Alice Paul: Solidarity, Sisterhood, and Found Strength for Change
Alice Paul: Solidarity, Sisterhood, and Found Strength for Change
Guiding Questions:
- What can we learn from Alice Paul?
- How can what we learn from the work of Alice Paul inspire individual activism and perspectives on positive social change?
- What issues are worth fighting for?
Themes: Dedication, Persistence, Activism
Big Idea: This lesson’s Big Idea explores activism in found spaces and newly discovered faces. Students reflect on the work and activism of Alice Paul and explore, through a review of primary sources, how personal initiatives and statements of desired social change in the present day can be inspired by and found in the work of activists like Alice Paul throughout history.
Supporting Questions:
- What about the right to vote is so powerful?
- What does it mean to have the right to vote?
- What issues are worth fighting for?
- How does the work of Alice Paul inspire individual change?

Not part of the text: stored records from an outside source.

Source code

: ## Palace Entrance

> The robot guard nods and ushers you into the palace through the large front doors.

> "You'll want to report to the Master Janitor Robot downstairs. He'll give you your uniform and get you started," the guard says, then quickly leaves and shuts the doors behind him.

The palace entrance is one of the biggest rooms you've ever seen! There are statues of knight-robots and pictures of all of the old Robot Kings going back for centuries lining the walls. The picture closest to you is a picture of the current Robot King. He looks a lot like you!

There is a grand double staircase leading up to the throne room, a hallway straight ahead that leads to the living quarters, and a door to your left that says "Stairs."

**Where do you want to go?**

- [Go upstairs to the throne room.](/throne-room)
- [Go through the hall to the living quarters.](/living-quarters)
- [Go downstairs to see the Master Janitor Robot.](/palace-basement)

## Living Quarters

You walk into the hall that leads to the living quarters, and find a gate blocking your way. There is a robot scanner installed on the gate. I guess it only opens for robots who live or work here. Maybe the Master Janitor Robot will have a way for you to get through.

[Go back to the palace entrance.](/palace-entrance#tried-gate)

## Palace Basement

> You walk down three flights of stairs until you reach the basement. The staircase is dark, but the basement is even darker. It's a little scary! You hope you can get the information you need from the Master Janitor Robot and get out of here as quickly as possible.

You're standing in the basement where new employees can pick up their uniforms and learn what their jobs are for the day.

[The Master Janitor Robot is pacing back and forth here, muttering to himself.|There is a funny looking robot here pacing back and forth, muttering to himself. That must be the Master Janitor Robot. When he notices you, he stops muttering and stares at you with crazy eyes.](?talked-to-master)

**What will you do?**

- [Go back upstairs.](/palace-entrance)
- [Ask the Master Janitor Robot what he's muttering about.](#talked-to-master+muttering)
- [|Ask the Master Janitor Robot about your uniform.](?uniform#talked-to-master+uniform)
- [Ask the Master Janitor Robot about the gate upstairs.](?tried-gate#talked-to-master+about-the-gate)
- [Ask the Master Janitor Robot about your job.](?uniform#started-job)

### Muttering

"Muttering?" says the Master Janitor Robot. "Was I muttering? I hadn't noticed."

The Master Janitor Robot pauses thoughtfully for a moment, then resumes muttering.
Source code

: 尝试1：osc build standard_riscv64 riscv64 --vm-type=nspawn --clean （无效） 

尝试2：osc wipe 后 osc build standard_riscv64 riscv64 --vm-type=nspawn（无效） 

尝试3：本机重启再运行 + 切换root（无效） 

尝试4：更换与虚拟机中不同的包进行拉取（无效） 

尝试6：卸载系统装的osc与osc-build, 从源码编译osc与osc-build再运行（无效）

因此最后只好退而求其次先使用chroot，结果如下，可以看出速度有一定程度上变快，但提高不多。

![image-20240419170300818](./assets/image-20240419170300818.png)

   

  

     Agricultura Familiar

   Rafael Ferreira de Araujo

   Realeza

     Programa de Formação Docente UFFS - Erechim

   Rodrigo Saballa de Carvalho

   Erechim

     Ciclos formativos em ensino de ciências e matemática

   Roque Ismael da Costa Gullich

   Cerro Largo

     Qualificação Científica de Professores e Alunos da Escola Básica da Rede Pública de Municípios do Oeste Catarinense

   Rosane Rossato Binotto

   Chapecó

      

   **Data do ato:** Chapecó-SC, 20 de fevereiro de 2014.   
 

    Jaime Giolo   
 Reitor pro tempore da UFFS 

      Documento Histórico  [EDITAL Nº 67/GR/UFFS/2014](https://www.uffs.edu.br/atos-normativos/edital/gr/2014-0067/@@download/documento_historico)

- How do you inspire change?
- How might the work, friendships, and self-initiated activism of Alice Paul serve as inspiration for individual approaches to social change?
Students use Library of Congress primary sources to (a) examine the work and strategies for change executed by Alice Paul and others as a part of the women's suffrage movement in the United States and (b) create an original found poem that reflects students’ individual change statements.
The overarching goals and objectives are to spark reflection and critical thinking on individual opportunities to make change using Alice Paul’s work as found inspiration.
- Students reflect upon the meaning of social justice movements.
- Students analyze images and written materials related to Alice Paul and the suffrage movement.
- Students evaluate what justice-related issues are important to them and create found poems about social change.